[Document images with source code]
..........

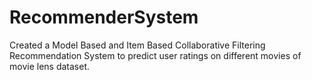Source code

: # RecommenderSystem

Created a Model Based and Item Based Collaborative Filtering Recommendation System to predict user ratings on different movies of movie lens dataset. 
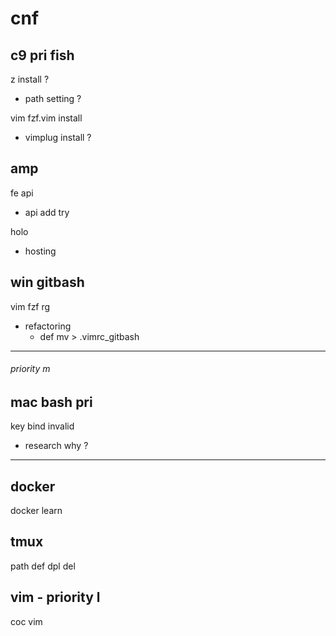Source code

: 
# cnf


## c9 pri fish

z install ?
- path setting ?


vim fzf.vim install
- vimplug install ?


## amp

fe api
- api add try


holo
- hosting


## win gitbash

vim fzf rg
- refactoring
  - def mv > .vimrc_gitbash


---

###### priority m

## mac bash pri

key bind invalid
- research why ?


---

## docker

docker learn


## tmux

path def dpl del


## vim  -  priority l

coc vim



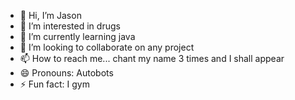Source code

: - 👋 Hi, I’m Jason
- 👀 I’m interested in drugs
- 🌱 I’m currently learning java
- 💞️ I’m looking to collaborate on any project
- 📫 How to reach me... chant my name 3 times and I shall appear 
- 😄 Pronouns: Autobots
- ⚡ Fun fact: I gym

<!---
yaasoniii/yaasoniii is a ✨ special ✨ repository because its `README.md` (this file) appears on your GitHub profile.
You can click the Preview link to take a look at your changes.
--->
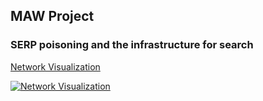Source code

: ## MAW Project 
### SERP poisoning and the infrastructure for search

[Network Visualization](https://soderstromkr.github.io/projects/MAW/network_viz.html)

[![Network Visualization](https://soderstromkr.github.io/projects/MAW/screenshot.png)](https://soderstromkr.github.io/projects/MAW/network_viz.html)
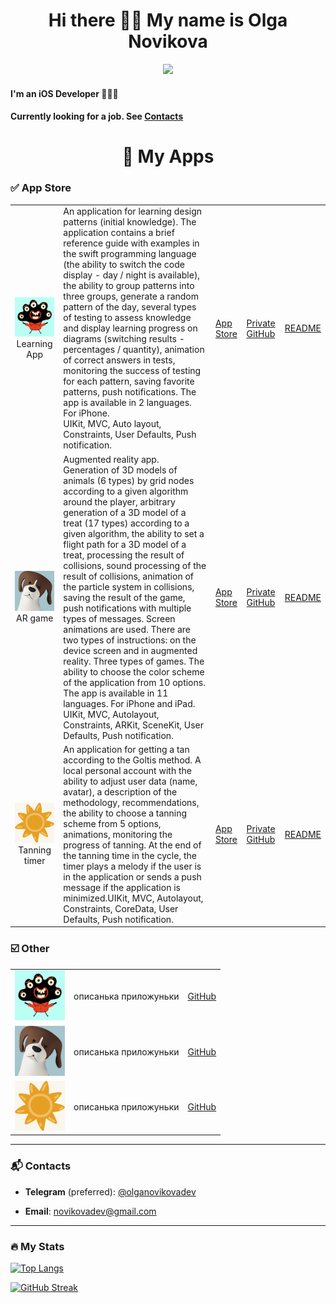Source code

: <h1 align="center"> Hi there 👋🏼 My name is Olga Novikova </h1>


<div id="header" align="center">
  <img src="https://media.giphy.com/media/3ov9k1173PdfJWRsoE/giphy.gif" width="200"/>
</div>

#### I'm an iOS Developer 👩🏻‍💻

#### Currently looking for a job. See [Contacts](#Сontacts)

<h1 align="center"> 📱 My Apps </h1>

### ✅  App Store
<table>
    <tr>
      <td align="center"><img src="https://github.com/NovikovaOlga/novikovaolga/blob/main/App_appstore/Patterns/pattern_iconApp.png" width="200"> Learning App </td>
      <td> An application for learning design patterns (initial knowledge).
The application contains a brief reference guide with examples in the swift programming language (the ability to switch the code display - day / night is available), the ability to group patterns into three groups, generate a random pattern of the day, several types of testing to assess knowledge and display learning progress on diagrams (switching results - percentages / quantity), animation of correct answers in tests, monitoring the success of testing for each pattern, saving favorite patterns, push notifications. The app is available in 2 languages. For iPhone. <br />  UIKit, MVC, Auto layout, Constraints, User Defaults, Push notification. </td>
  <td> <a href="https://apps.apple.com/us/app/design-patterns-the-beginning/id6445992650">App Store</a></td>
      <td><a href="https://github.com/NovikovaOlga/Patterns_AppStore">Private GitHub</a></td>
      <td><a href="https://github.com/NovikovaOlga/SunTimer_AppStore">README</a></td>
    </tr>
   <td align="center"><img src="https://github.com/NovikovaOlga/novikovaolga/blob/main/App_appstore/BigParty/bigParty_iconApp.png" width="200px"> AR game </td>
      <td>Augmented reality app. Generation of 3D models of animals (6 types) by grid nodes according to a given algorithm around the player, arbitrary generation of a 3D model of a treat (17 types) according to a given algorithm, the ability to set a flight path for a 3D model of a treat, processing the result of collisions, sound processing of the result of collisions, animation of the particle system in collisions, saving the result of the game, push notifications with multiple types of messages. Screen animations are used. There are two types of instructions: on the device screen and in augmented reality. Three types of games. The ability to choose the color scheme of the application from 10 options. The app is available in 11 languages. For iPhone and iPad. <br /> 
 UIKit, MVC, Autolayout, Constraints, ARKit, SceneKit, User Defaults, Push notification.</td>
      <td> <a href="https://apps.apple.com/us/app/big-party-ar-игра/id6443662796">App Store</a></td>
      <td><a href="https://github.com/NovikovaOlga/BigParty_AppStore">Private GitHub</a></td>
      <td><a href="https://github.com/NovikovaOlga/SunTimer_AppStore">README</a></td>
    </tr>
 <td align="center"><img src="https://github.com/NovikovaOlga/novikovaolga/blob/main/App_appstore/SunTimer/sunTimer_iconApp.png" width="200px"> Tanning timer </td>
      <td> An application for getting a tan according to the Goltis method. A local personal account with the ability to adjust user data (name, avatar), a description of the methodology, recommendations, the ability to choose a tanning scheme from 5 options, animations, monitoring the progress of tanning. At the end of the tanning time in the cycle, the timer plays a melody if the user is in the application or sends a push message if the application is minimized.UIKit, MVC, Autolayout, Constraints, CoreData, User Defaults, Push notification. </td>
      <td> <a href="https://apps.apple.com/us/app/sun-timer/id1636716597">App Store</a></td>
      <td><a href="https://github.com/NovikovaOlga/SunTimer_AppStore">Private GitHub</a></td>
      <td><a href="https://github.com/NovikovaOlga/novikovaolga/blob/main/App_appstore/Patterns/README_patterns.md">README</a></td>
    </tr>
</table>

### ☑️ Other
<table>
    <tr>
      <td><img src="https://github.com/NovikovaOlga/novikovaolga/blob/main/iconApp/pattern_iconApp.png" width="80px"></td>
      <td> описанька приложуньки </td>
      <td> <a href="https://apps.apple.com/us/app/design-patterns-the-beginning/id6445992650">GitHub</a></td>
    </tr>
   <td><img src="https://github.com/NovikovaOlga/novikovaolga/blob/main/iconApp/bigParty_iconApp.png" width="80px"></td>
      <td>описанька приложуньки </td>
      <td> <a href="https://apps.apple.com/us/app/design-patterns-the-beginning/id6445992650">GitHub</a></td>
    </tr>
     <td><img src="https://github.com/NovikovaOlga/novikovaolga/blob/main/iconApp/sunTimer_iconApp.png" width="80px"></td>
      <td>описанька приложуньки </td>
      <td> <a href="https://apps.apple.com/us/app/design-patterns-the-beginning/id6445992650">GitHub</a></td>
    </tr>
</table>

---

### 📬 Contacts

- **Telegram** (preferred): [@olganovikovadev](https://t.me/olganovikovadev)

- **Email**: [novikovadev@gmail.com](mailto:novikovadev@gmail.com)

---

### 🔥 My Stats

[![Top Langs](https://github-readme-stats.vercel.app/api/top-langs/?username=novikovaolga&layout=compact&theme=vision-friendly-dark)](https://github.com/anuraghazra/github-readme-stats)


[![GitHub Streak](http://github-readme-streak-stats.herokuapp.com?user=novikovaolga&theme=highcontrast&border_radius=4&mode=weekly)](https://git.io/streak-stats)
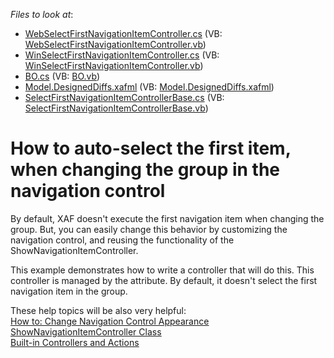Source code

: <!-- default file list -->
*Files to look at*:

* [WebSelectFirstNavigationItemController.cs](./CS/DXExample.Module.Web/WebSelectFirstNavigationItemController.cs) (VB: [WebSelectFirstNavigationItemController.vb](./VB/DXExample.Module.Web/WebSelectFirstNavigationItemController.vb))
* [WinSelectFirstNavigationItemController.cs](./CS/DXExample.Module.Win/WinSelectFirstNavigationItemController.cs) (VB: [WinSelectFirstNavigationItemController.vb](./VB/DXExample.Module.Win/WinSelectFirstNavigationItemController.vb))
* [BO.cs](./CS/DXExample.Module/BO.cs) (VB: [BO.vb](./VB/DXExample.Module/BO.vb))
* [Model.DesignedDiffs.xafml](./CS/DXExample.Module/Model.DesignedDiffs.xafml) (VB: [Model.DesignedDiffs.xafml](./VB/DXExample.Module/Model.DesignedDiffs.xafml))
* [SelectFirstNavigationItemControllerBase.cs](./CS/DXExample.Module/SelectFirstNavigationItemControllerBase.cs) (VB: [SelectFirstNavigationItemControllerBase.vb](./VB/DXExample.Module/SelectFirstNavigationItemControllerBase.vb))
<!-- default file list end -->
# How to auto-select the first item, when changing the group in the navigation control


<p>By default, XAF doesn't execute the first navigation item when changing the group. But, you can easily change this behavior by customizing the navigation control, and reusing the functionality of the ShowNavigationItemController.</p>
<p>This example demonstrates how to write a controller that will do this. This controller is managed by the attribute. By default, it doesn't select the first navigation item in the group.</p>
<p>These help topics will be also very helpful:<br> <a href="http://documentation.devexpress.com/#Xaf/CustomDocument2617"><u>How to: Change Navigation Control Appearance</u></a><br> <a href="http://documentation.devexpress.com/#Xaf/clsDevExpressExpressAppSystemModuleShowNavigationItemControllertopic"><u>ShowNavigationItemController Class</u></a><br> <a href="http://documentation.devexpress.com/#Xaf/CustomDocument3016"><u>Built-in Controllers and Actions</u></a></p>

<br/>


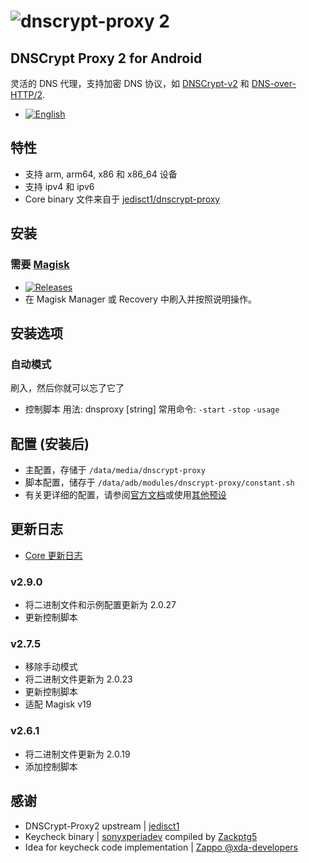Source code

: # ![dnscrypt-proxy 2](https://raw.github.com/jedisct1/dnscrypt-proxy/master/logo.png?3)

## DNSCrypt Proxy 2 for Android
灵活的 DNS 代理，支持加密 DNS 协议，如 [DNSCrypt-v2](https://github.com/DNSCrypt/dnscrypt-protocol/blob/master/DNSCRYPT-V2-PROTOCOL.txt) 和 [DNS-over-HTTP/2](https://tools.ietf.org/html/draft-ietf-doh-dns-over-https-03).
- [![English](https://img.shields.io/badge/-English-brightgreen.svg?style=for-the-badge&logo=github)](./README.md)
## 特性
- 支持 arm, arm64, x86 和 x86_64 设备
- 支持 ipv4 和 ipv6
- Core binary 文件来自于 [jedisct1/dnscrypt-proxy](https://github.com/jedisct1/dnscrypt-proxy/releases)

## 安装
### 需要 [Magisk](https://github.com/topjohnwu/Magisk/release)
- [![Releases](https://img.shields.io/github/release/x4455/dnscrypt-proxy.svg?label=%E6%9C%80%E6%96%B0%E7%89%88%E6%9C%AC&style=popout)](https://github.com/x4455/dnscrypt-proxy/releases/latest)
- 在 Magisk Manager 或 Recovery 中刷入并按照说明操作。

## 安装选项
### 自动模式
刷入，然后你就可以忘了它了
- 控制脚本
 用法: dnsproxy [string]
 常用命令: `-start` `-stop` `-usage`

## 配置 (安装后)
- 主配置，存储于 `/data/media/dnscrypt-proxy`
- 脚本配置，储存于 `/data/adb/modules/dnscrypt-proxy/constant.sh`
- 有关更详细的配置，请参阅[官方文档](https://github.com/jedisct1/dnscrypt-proxy/wiki/Configuration)或使用[其他预设](https://github.com/jedisct1/dnscrypt-proxy/wiki/Public-blacklists)

## 更新日志
- [Core 更新日志](https://github.com/jedisct1/dnscrypt-proxy/blob/master/ChangeLog)
### v2.9.0
- 将二进制文件和示例配置更新为 2.0.27
- 更新控制脚本
### v2.7.5
- 移除手动模式
- 将二进制文件更新为 2.0.23
- 更新控制脚本
- 适配 Magisk v19
### v2.6.1
- 将二进制文件更新为 2.0.19
- 添加控制脚本

## 感谢
- DNSCrypt-Proxy2 upstream | [jedisct1](https://github.com/jedisct1/dnscrypt-proxy)
- Keycheck binary | [sonyxperiadev](https://github.com/sonyxperiadev/device-sony-common-init/tree/master/keycheck) compiled by [Zackptg5](https://github.com/Zackptg5/Keycheck)
- Idea for keycheck code implementation | [Zappo @xda-developers](https://forum.xda-developers.com/showpost.php?p=71016567&postcount=98)
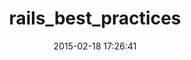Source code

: ---
layout: post
title:  "rails_best_practices"
repo:   "railsbp/rails_best_practices"
date:   2015-02-18 17:26:41
gemurl: http://rails-bestpractices.com
---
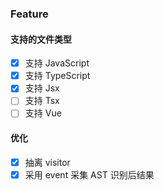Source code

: ### Feature
#### 支持的文件类型

- [x] 支持 JavaScript
- [x] 支持 TypeScript
- [x] 支持 Jsx
- [ ] 支持 Tsx
- [ ] 支持 Vue

#### 优化
- [x] 抽离 visitor
- [x] 采用 event 采集 AST 识别后结果
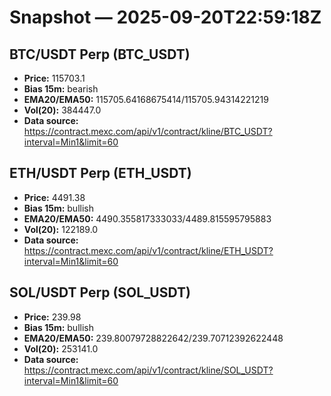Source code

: # Snapshot — 2025-09-20T22:59:18Z

## BTC/USDT Perp (BTC_USDT)
- **Price:** 115703.1
- **Bias 15m:** bearish
- **EMA20/EMA50:** 115705.64168675414/115705.94314221219
- **Vol(20):** 384447.0
- **Data source:** https://contract.mexc.com/api/v1/contract/kline/BTC_USDT?interval=Min1&limit=60

## ETH/USDT Perp (ETH_USDT)
- **Price:** 4491.38
- **Bias 15m:** bullish
- **EMA20/EMA50:** 4490.355817333033/4489.815595795883
- **Vol(20):** 122189.0
- **Data source:** https://contract.mexc.com/api/v1/contract/kline/ETH_USDT?interval=Min1&limit=60

## SOL/USDT Perp (SOL_USDT)
- **Price:** 239.98
- **Bias 15m:** bullish
- **EMA20/EMA50:** 239.80079728822642/239.70712392622448
- **Vol(20):** 253141.0
- **Data source:** https://contract.mexc.com/api/v1/contract/kline/SOL_USDT?interval=Min1&limit=60
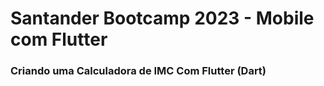 # Santander Bootcamp 2023 - Mobile com Flutter

### Criando uma Calculadora de IMC Com Flutter (Dart)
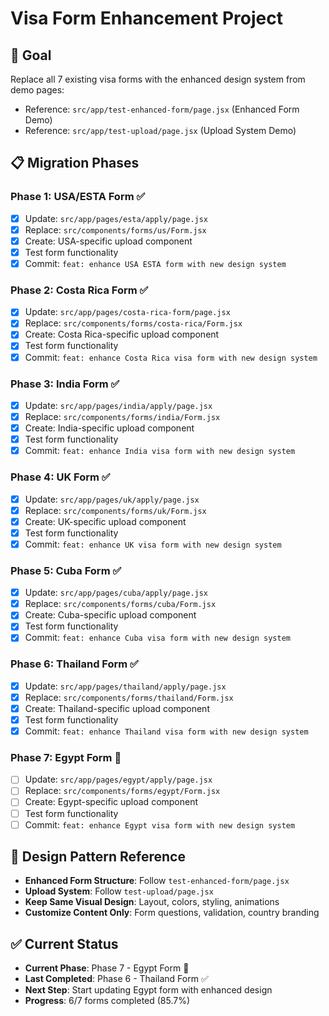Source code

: # Visa Form Enhancement Project

## 🎯 Goal
Replace all 7 existing visa forms with the enhanced design system from demo pages:
- Reference: `src/app/test-enhanced-form/page.jsx` (Enhanced Form Demo)
- Reference: `src/app/test-upload/page.jsx` (Upload System Demo)

## 📋 Migration Phases

### Phase 1: USA/ESTA Form ✅
- [x] Update: `src/app/pages/esta/apply/page.jsx`
- [x] Replace: `src/components/forms/us/Form.jsx` 
- [x] Create: USA-specific upload component
- [x] Test form functionality
- [x] Commit: `feat: enhance USA ESTA form with new design system`

### Phase 2: Costa Rica Form ✅
- [x] Update: `src/app/pages/costa-rica-form/page.jsx`
- [x] Replace: `src/components/forms/costa-rica/Form.jsx`
- [x] Create: Costa Rica-specific upload component
- [x] Test form functionality
- [x] Commit: `feat: enhance Costa Rica visa form with new design system`

### Phase 3: India Form ✅
- [x] Update: `src/app/pages/india/apply/page.jsx`
- [x] Replace: `src/components/forms/india/Form.jsx`
- [x] Create: India-specific upload component
- [x] Test form functionality
- [x] Commit: `feat: enhance India visa form with new design system`

### Phase 4: UK Form ✅
- [x] Update: `src/app/pages/uk/apply/page.jsx`
- [x] Replace: `src/components/forms/uk/Form.jsx`
- [x] Create: UK-specific upload component
- [x] Test form functionality
- [x] Commit: `feat: enhance UK visa form with new design system`

### Phase 5: Cuba Form ✅
- [x] Update: `src/app/pages/cuba/apply/page.jsx`
- [x] Replace: `src/components/forms/cuba/Form.jsx`
- [x] Create: Cuba-specific upload component
- [x] Test form functionality
- [x] Commit: `feat: enhance Cuba visa form with new design system`

### Phase 6: Thailand Form ✅
- [x] Update: `src/app/pages/thailand/apply/page.jsx`
- [x] Replace: `src/components/forms/thailand/Form.jsx`
- [x] Create: Thailand-specific upload component
- [x] Test form functionality
- [x] Commit: `feat: enhance Thailand visa form with new design system`

### Phase 7: Egypt Form 🔄
- [ ] Update: `src/app/pages/egypt/apply/page.jsx`
- [ ] Replace: `src/components/forms/egypt/Form.jsx`
- [ ] Create: Egypt-specific upload component
- [ ] Test form functionality
- [ ] Commit: `feat: enhance Egypt visa form with new design system`

## 🎨 Design Pattern Reference
- **Enhanced Form Structure**: Follow `test-enhanced-form/page.jsx`
- **Upload System**: Follow `test-upload/page.jsx`
- **Keep Same Visual Design**: Layout, colors, styling, animations
- **Customize Content Only**: Form questions, validation, country branding

## ✅ Current Status
- **Current Phase**: Phase 7 - Egypt Form 🔄
- **Last Completed**: Phase 6 - Thailand Form ✅
- **Next Step**: Start updating Egypt form with enhanced design
- **Progress**: 6/7 forms completed (85.7%)
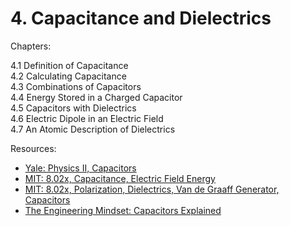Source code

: # 4. Capacitance and Dielectrics

Chapters:

4.1 Definition of Capacitance\
4.2 Calculating Capacitance\
4.3 Combinations of Capacitors\
4.4 Energy Stored in a Charged Capacitor\
4.5 Capacitors with Dielectrics\
4.6 Electric Dipole in an Electric Field\
4.7 An Atomic Description of Dielectrics

Resources:

- [Yale: Physics II, Capacitors](https://www.youtube.com/watch?v=FLzJ2_DfNX0&list=PLD07B2225BB40E582&index=6)
- [MIT: 8.02x, Capacitance, Electric Field Energy](https://www.youtube.com/watch?v=qyP1xZCB62E&list=PLyQSN7X0ro2314mKyUiOILaOC2hk6Pc3j&index=8)
- [MIT: 8.02x, Polarization, Dielectrics, Van de Graaff Generator, Capacitors](https://www.youtube.com/watch?v=GAtAG938AQc&list=PLyQSN7X0ro2314mKyUiOILaOC2hk6Pc3j&index=9)
- [The Engineering Mindset: Capacitors Explained](https://www.youtube.com/watch?v=X4EUwTwZ110)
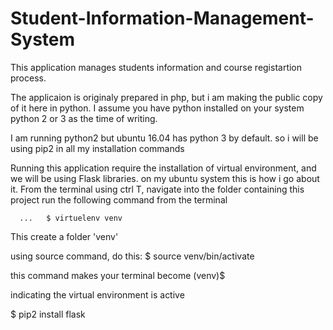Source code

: # Student-Information-Management-System
This application manages students information and course registartion process.

The applicaion is originaly prepared in php, but i am making the public copy of it here in python. I assume you have python installed on your system python 2 or 3 as the time of writing.

I am running python2 but ubuntu 16.04 has python 3 by default.
so i will be using pip2 in all my installation commands

Running this application require the installation of virtual environment, and we will be using Flask libraries. on my ubuntu system this is how i go about it.
From the terminal using ctrl T, navigate into the folder containing this project run the following command from the terminal
      
      ...   $ virtuelenv venv

This create a folder 'venv'

using source command, do this: $ source venv/bin/activate

this command makes your terminal become (venv)$ 

indicating the virtual environment is active

$ pip2 install flask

..........

_ASSIGNED TASK_: Take every line above carrying "virtual" and return it.

_YOUR RESPONSE_:
Running this application require the installation of virtual environment, and we will be using Flask libraries. on my ubuntu system this is how i go about it.
indicating the virtual environment is active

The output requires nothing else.